This disclosure relates to a method and apparatus for efficiently decoding a model to increase throughput.

Large language models (LLMs) may be used in the development of artificial intelligence (AI) assistants. This has led to the adoption of LLMs as chatbots in diverse applications, e.g., healthcare, e-commerce, education, etc. However, traditional language models operate autoregressively, i.e., they only predict one token at a time. Rapid explosion in model sizes has resulted in high inference times. This has made efficient deployment of conversational AI agents on resource-constrained edge platforms a challenging proposition, as even compact language models result in significant latencies.

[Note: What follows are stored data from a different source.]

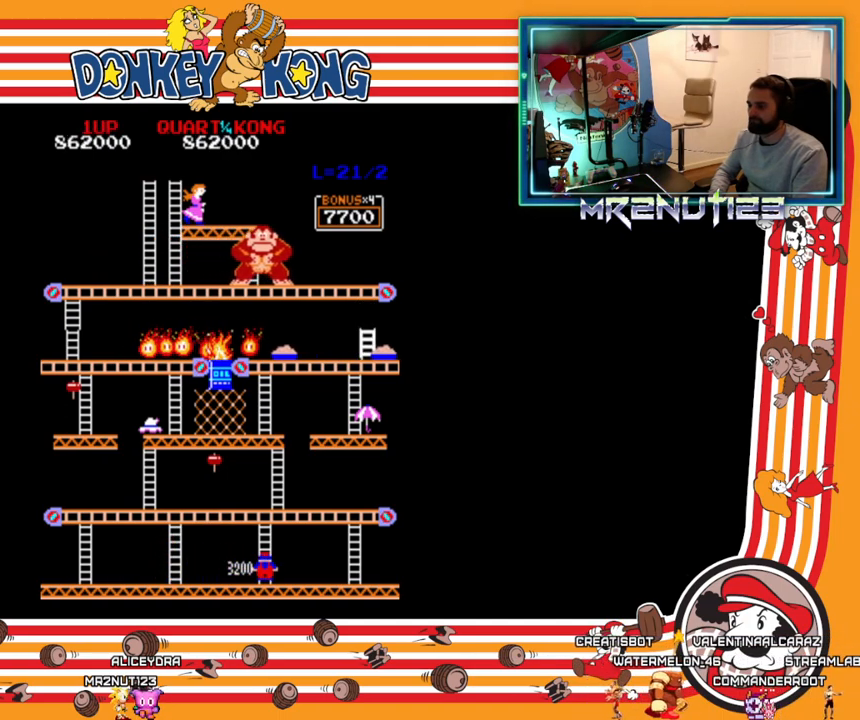
{"buttons": ["DPAD_UP"], "events": []}
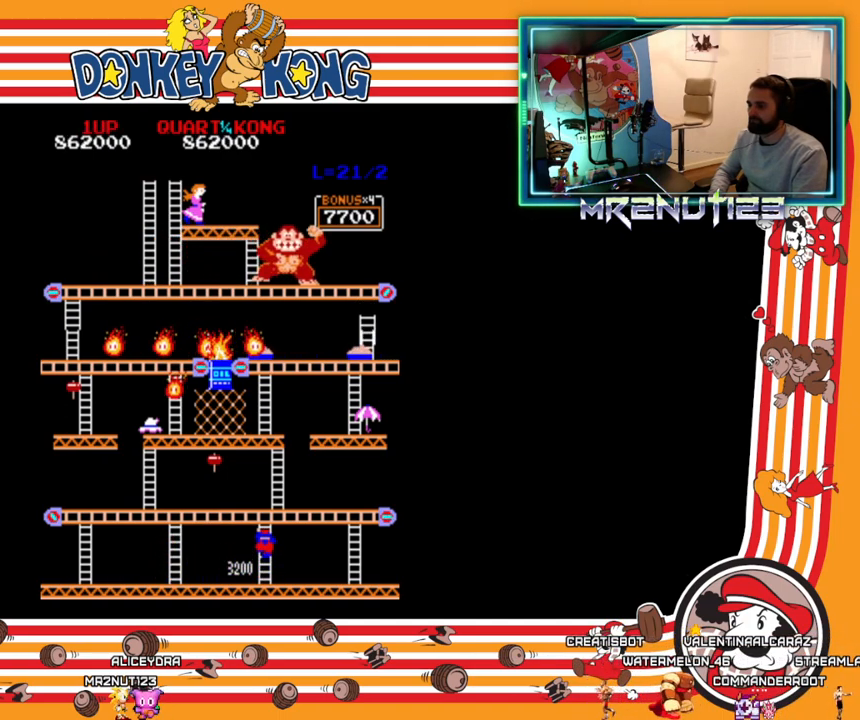
{"buttons": ["DPAD_UP"], "events": []}
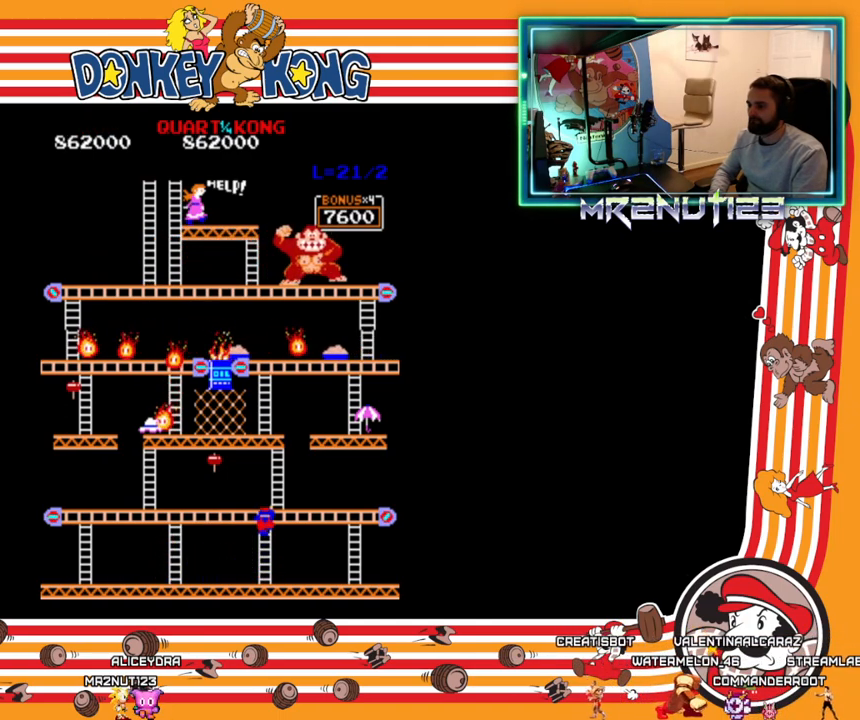
{"buttons": ["DPAD_UP"], "events": []}
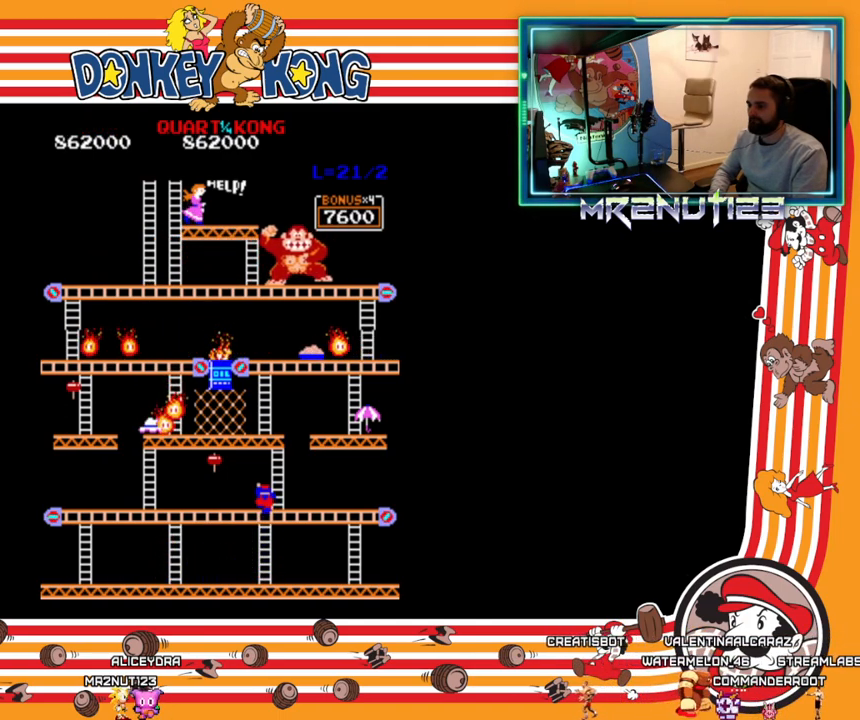
{"buttons": ["DPAD_LEFT"], "events": [[183, "DPAD_RIGHT", "down"], [183, "DPAD_UP", "up"], [350, "DPAD_RIGHT", "up"], [367, "DPAD_LEFT", "down"]]}
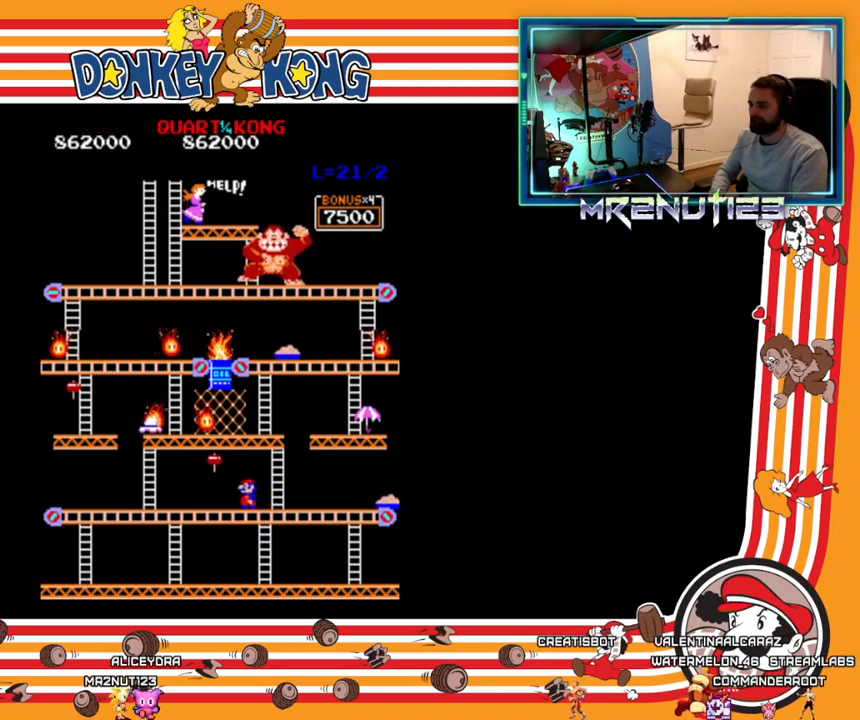
{"buttons": [], "events": [[200, "DPAD_LEFT", "up"], [300, "A", "down"], [383, "A", "up"]]}
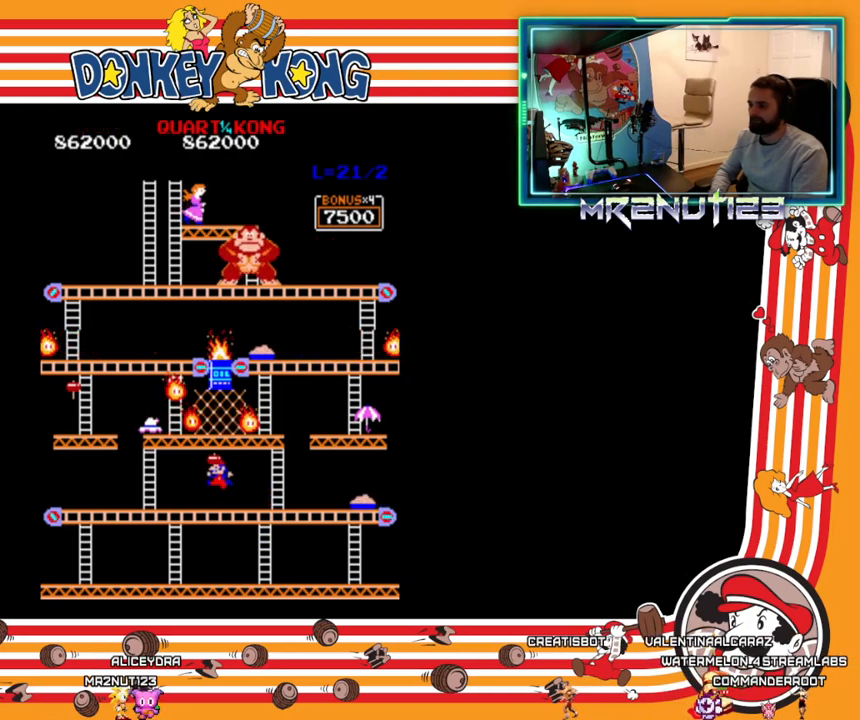
{"buttons": ["DPAD_RIGHT"], "events": [[317, "DPAD_RIGHT", "down"]]}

According to an aspect of the disclosure, method of generating a token for a language model includes: obtaining a language model comprising one or more transformer blocks; training the language model based on one or more parameters; identifying a first parameter, from among the one or more parameters, to compress or remove from the language model; finetuning the language model based on the first parameter being compressed or removed; and providing the finetuned model to an electronic device.

According to an aspect of the of disclosure, a server device includes: a memory storing instructions; and at least one processor, wherein the instructions, when executed by the at least one processor, cause the server device to: obtain a language model comprising one or more transformer blocks; train the language model based on one or more parameters; identify a first parameter, from among the one or more parameters, to compress or remove from the language model; finetune the language model based on the first parameter being compressed or removed; and providing the finetuned model to an electronic device.

According to an aspect of the disclosure, a non-transitory computer-readable recording medium configured to store instructions for generating a language model, which, when executed by at least one processor of an electronic device, cause the at least one processor to perform a method including: obtaining a language model comprising one or more transformer blocks; training the language model based on one or more parameters; identifying a first parameter, from among the one or more parameters, to compress or remove from the language model; finetuning the language model based on the first parameter being compressed or removed; and providing the finetuned model to another electronic device.

The following detailed description of example embodiments refers to the accompanying drawings. The same reference numbers in different drawings may identify the same or similar elements.

The disclosure provides illustration and description, but is not intended to be exhaustive or to limit the implementations to the precise form disclosed. Modifications and variations are possible in light of the above disclosure or may be acquired from practice of the implementations. Further, one or more features or components of one embodiment may be incorporated into or combined with another embodiment (or one or more features of another embodiment). Additionally, in the flowcharts and descriptions of operations provided below, it is understood that one or more operations may be omitted, one or more operations may be added, one or more operations may be performed simultaneously (at least in part), and the order of one or more operations may be switched.

It will be apparent that systems and/or methods, described herein, may be implemented in different forms of hardware or firmware. The actual specialized control hardware used to implement these systems and/or methods is not limiting of the implementations.

Even though particular combinations of features are recited in the claims and/or disclosed in the specification, these combinations are not intended to limit the disclosure of possible implementations. In fact, many of these features may be combined in ways not specifically recited in the claims and/or disclosed in the specification. Although each dependent claim listed below may directly depend on only one claim, the disclosure of possible implementations includes each dependent claim in combination with every other claim in the claim set.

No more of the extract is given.